Enhanced Digital Capabilities
Digital is the first frontier for critical engagement touchpoints with many brands, and its function within the healthcare sector should be no different. The advantages of an omni-channel path-to-engagement with health practices, offering intuitive interactions on devices like smartphones, go far beyond escalating patient satisfaction. Digital engineering has the ability to bolster practitioner efficiency and lower costs. In an environment where an over-reliance on antiquated legacy technologies such as fax machines, pagers, and EMR systems (in fact, nearly 80% of hospitals still use pagers, a technology that has remained relatively unchanged for the past 30 years), the costs are quickly adding up…to the tune of $250 billion every year.
From a front-end perspective, better digital integration will yield improved patient experiences, and motivate better patient compliance as they navigate the often-daunting realm of in-person care. And for younger patients, accessing a healthcare environment which reflects their natural fluency in digital technologies will translate into better all-around satisfaction:
- Sitting inside waiting rooms could be made a thing of the past, with real-time text updates notifying on wait and ready statuses.
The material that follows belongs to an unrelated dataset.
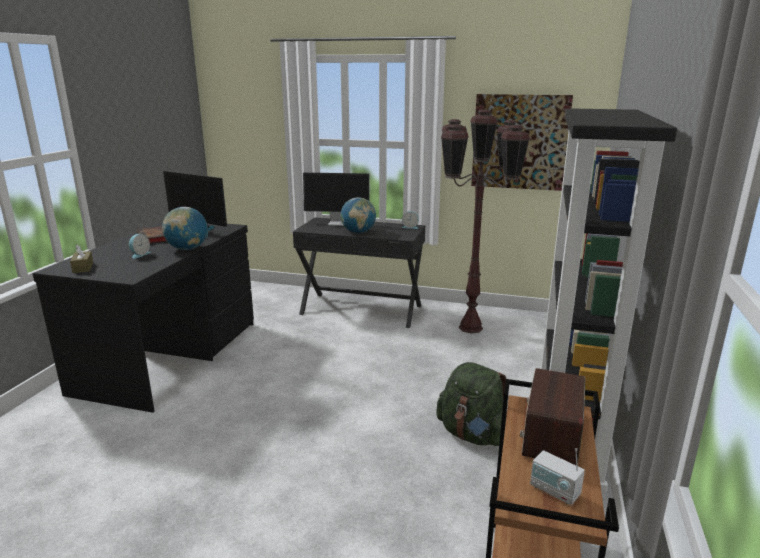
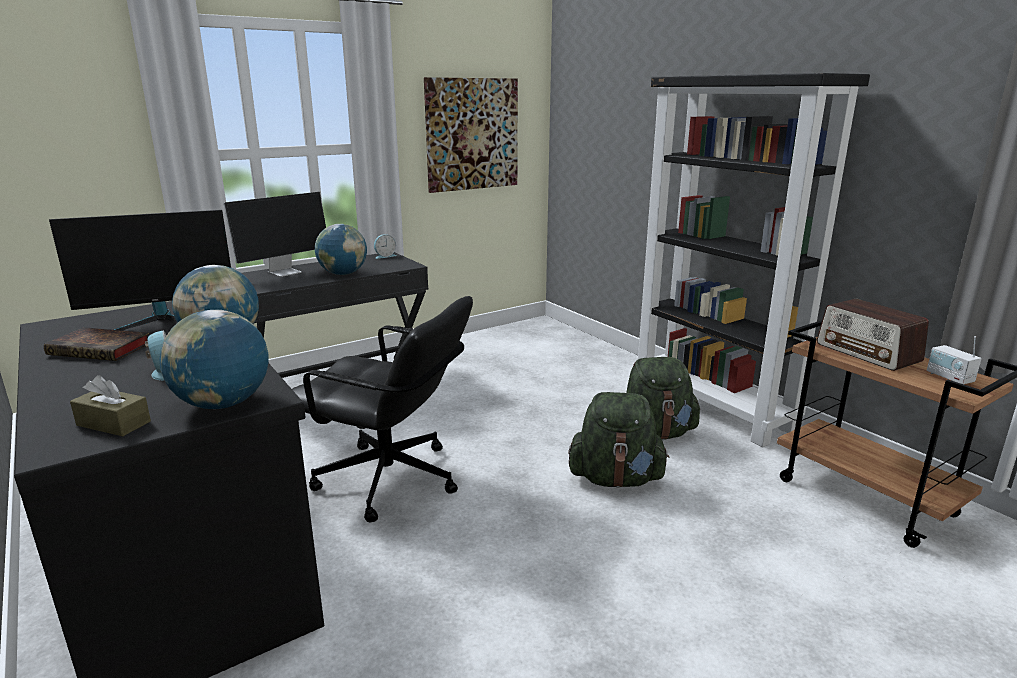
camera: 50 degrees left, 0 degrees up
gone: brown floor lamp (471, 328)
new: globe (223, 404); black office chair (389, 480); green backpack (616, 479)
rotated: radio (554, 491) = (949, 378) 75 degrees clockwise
- Filling & refilling prescriptions could be streamlined through smartphone apps, empowering fastidious adherence to drug schedules and allowing for better communication between patients and providers.
- Tapping into the IoT, healthcare providers could facilitate remote services and gain a more accurate picture into the overall health and wellness of patients by harvesting data such as pulse rate, blood pressure, and physical activity levels.
These aren’t simply strategic assumptions; the research supports patient demand for these tactics. According to Accenture’s study, younger patients stated that they were much more likely to choose providers with enhanced digital capabilities.
Any commercial brand worth its salt will have deeply entrenched digital best practices that mirror the customers’ fundamental behaviors, and it’s time healthcare practitioners followed suit.